◆ **ASSIGNMENT**
Write out the data exactly, please, and omit the pictures.

◆ **SOURCE DATA**
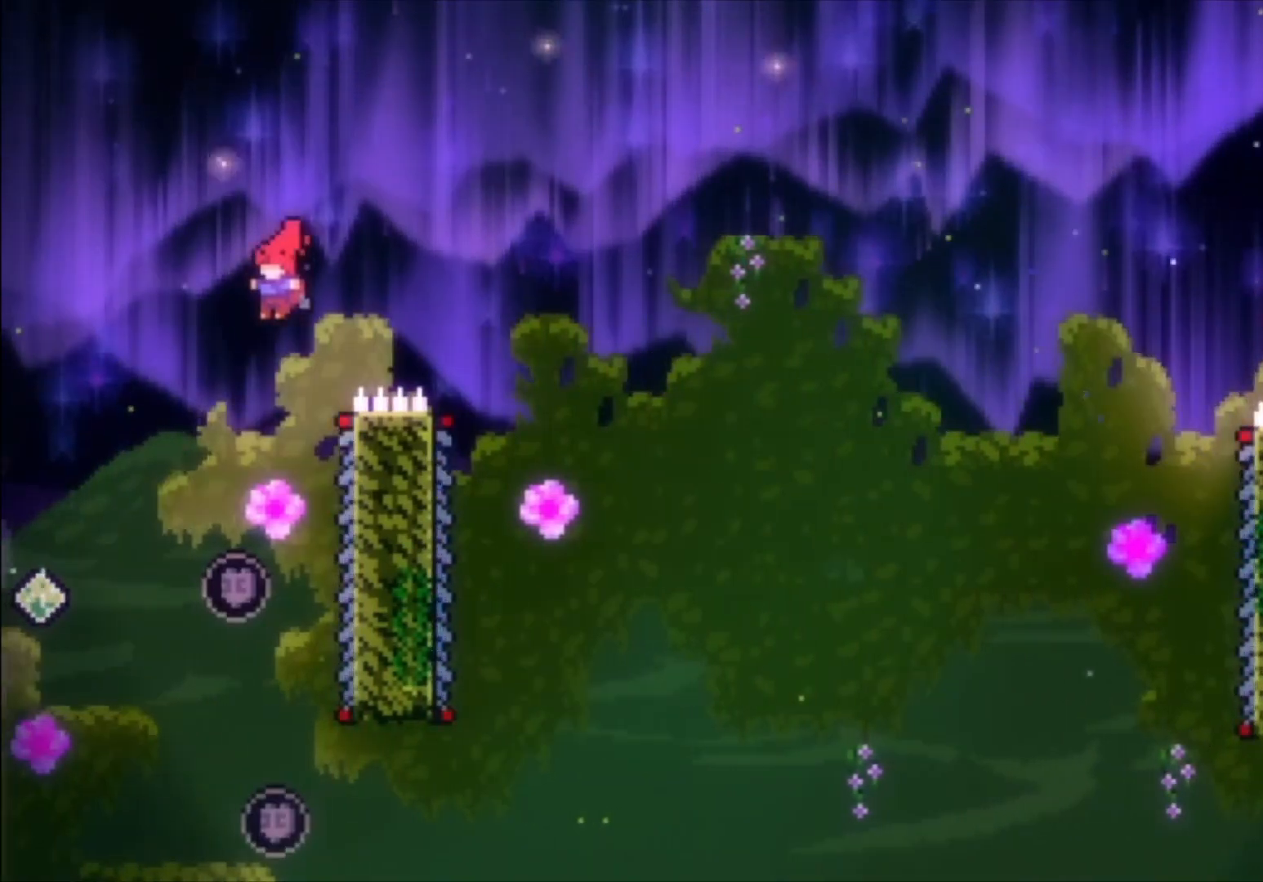
{"buttons": [], "left_stick": "left", "events": []}
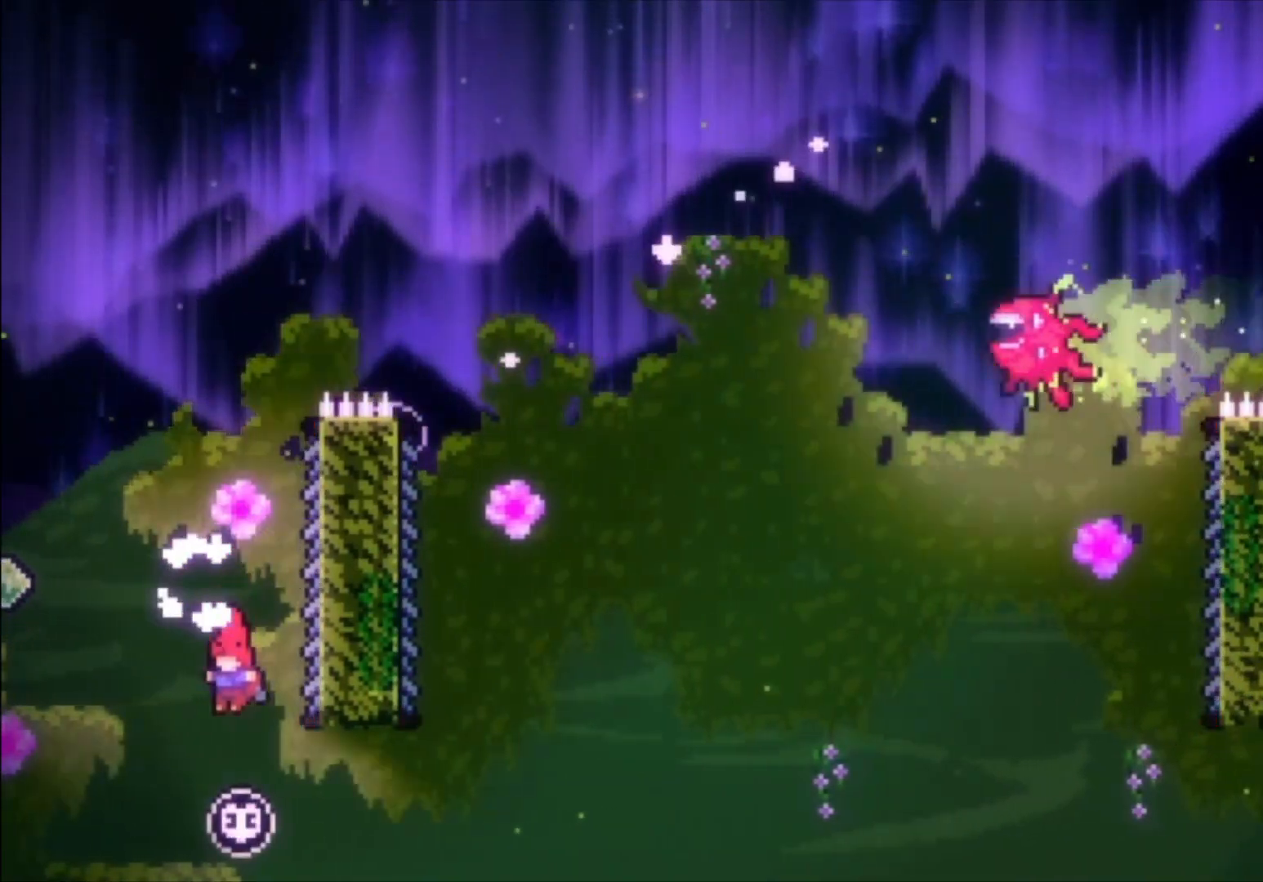
{"buttons": [], "left_stick": "center", "events": [[133, "left_stick", "up-left"], [233, "X", "down"], [433, "X", "up"], [467, "left_stick", "center"]]}
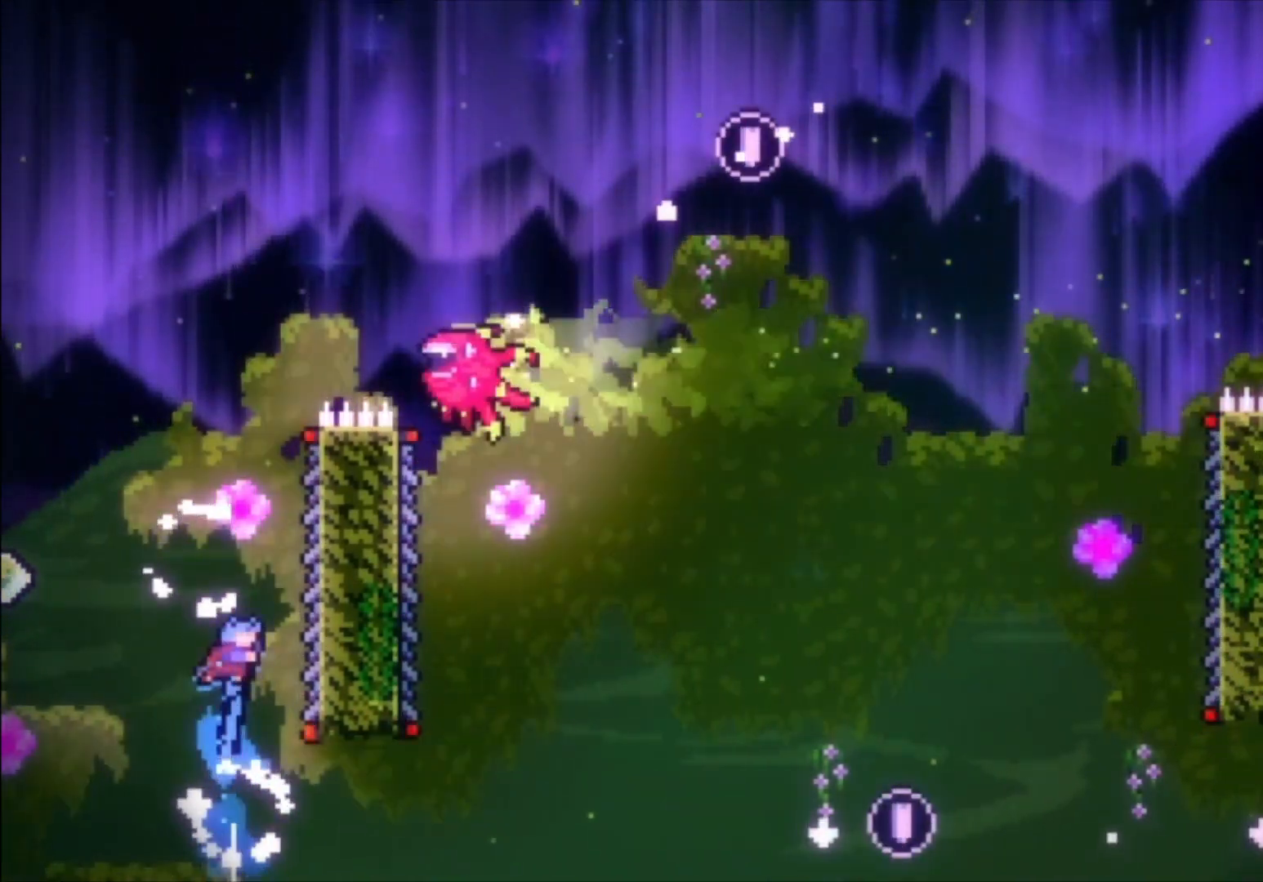
{"buttons": ["L1"], "left_stick": "left", "events": [[233, "L1", "down"], [300, "left_stick", "left"]]}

◆ **TASK ANSWER**
{"buttons": [], "left_stick": "left", "events": []}
{"buttons": [], "left_stick": "center", "events": [[133, "left_stick", "up-left"], [233, "X", "down"], [433, "X", "up"], [467, "left_stick", "center"]]}
{"buttons": ["L1"], "left_stick": "left", "events": [[233, "L1", "down"], [300, "left_stick", "left"]]}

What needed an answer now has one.